Provided information ->
#####

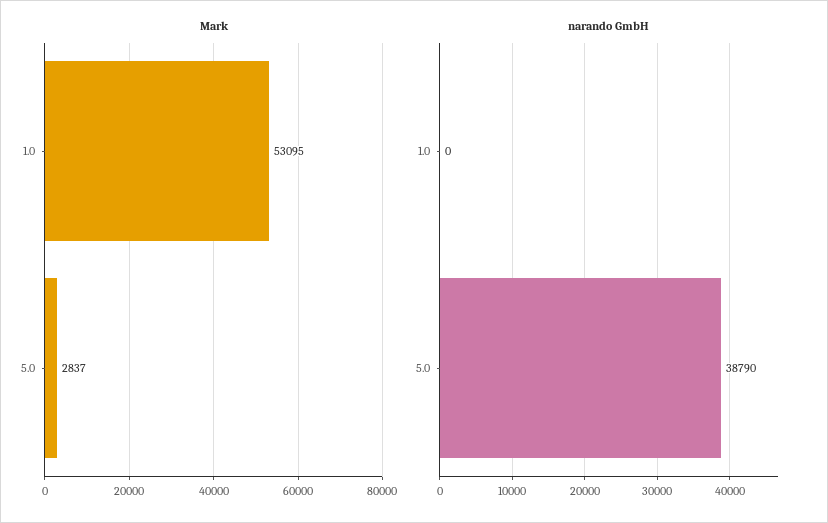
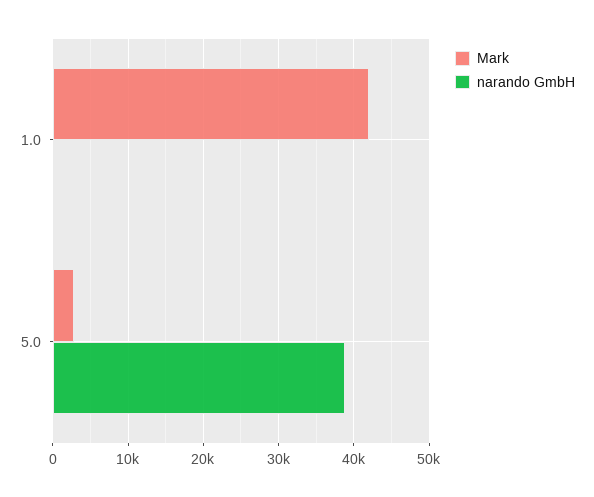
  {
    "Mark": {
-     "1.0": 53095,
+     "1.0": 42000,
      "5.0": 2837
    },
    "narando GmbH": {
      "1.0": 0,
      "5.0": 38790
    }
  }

#####

Problem -> Give back every entry word for word, and drop the pictures as you go.

Reply to the exercise ->
  {
    "Mark": {
-     "1.0": 53095,
+     "1.0": 42000,
      "5.0": 2837
    },
    "narando GmbH": {
      "1.0": 0,
      "5.0": 38790
    }
  }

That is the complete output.